A more recent study, Do you really expect to get paid: An economic study of professional artists in Australia (Throsby & Zednik, 2010), concerned the income of Australian artists. The study, an extensive research project funded by the Australia Council, involved 120 occupations, including writers, dancers, musicians and visual artists. Another study, What’s your other job? A census analysis of arts employment in Australia (Cunningham & Higgs, 2010) dealt with the employment of artists from different occupations in Australia. However, these reports focussed on the arts industry as a whole and not the writing industry specifically.

In May 2008, the Queensland University of Technology conducted a survey, limited to academics, on Academic authorship, publishing agreements and open access. The study was designed to provide evidence of the attitudes and practices of academic authors in Australia in relation to publication and dissemination of their research, in order to inform the effective management of copyright in the Australian research sector (Austin, Heffernan, & David, 2008).

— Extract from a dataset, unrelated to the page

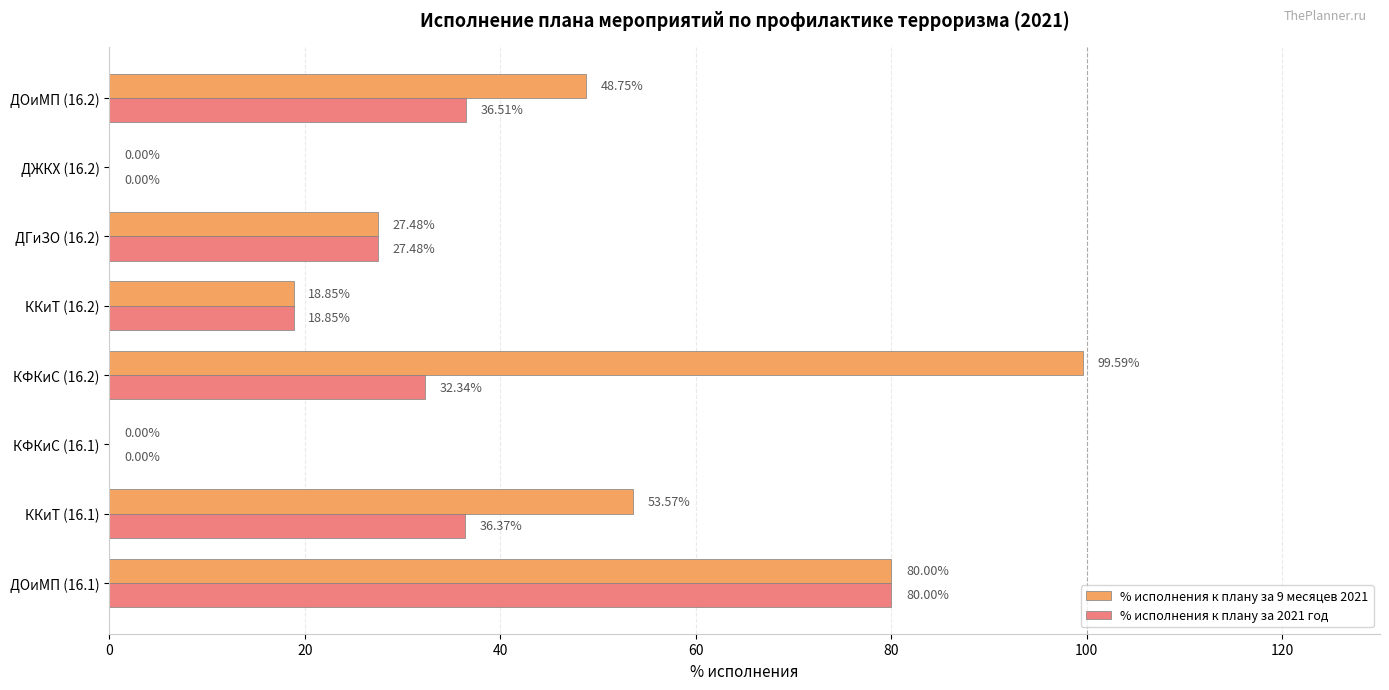

What is the sum of the % исполнения к плану за 2021 год values at ДОиМП (16.2) and ККиТ (16.1)?

72.9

A further study funded by the Australia Council, A case for literature: the effectiveness of subsidies to Australian publishers 1995-2005, dealt with the extent to which the Literature Board’s publishing subsidy program had been effective in supporting the publication of Australian literary titles (McLean, Poland, & Van den Berg, 2010). It assessed the contribution this publishing subsidy program made to Australian literary culture during the period 1995-2005; however, it did not address the issue of subsidies made specifically to authors.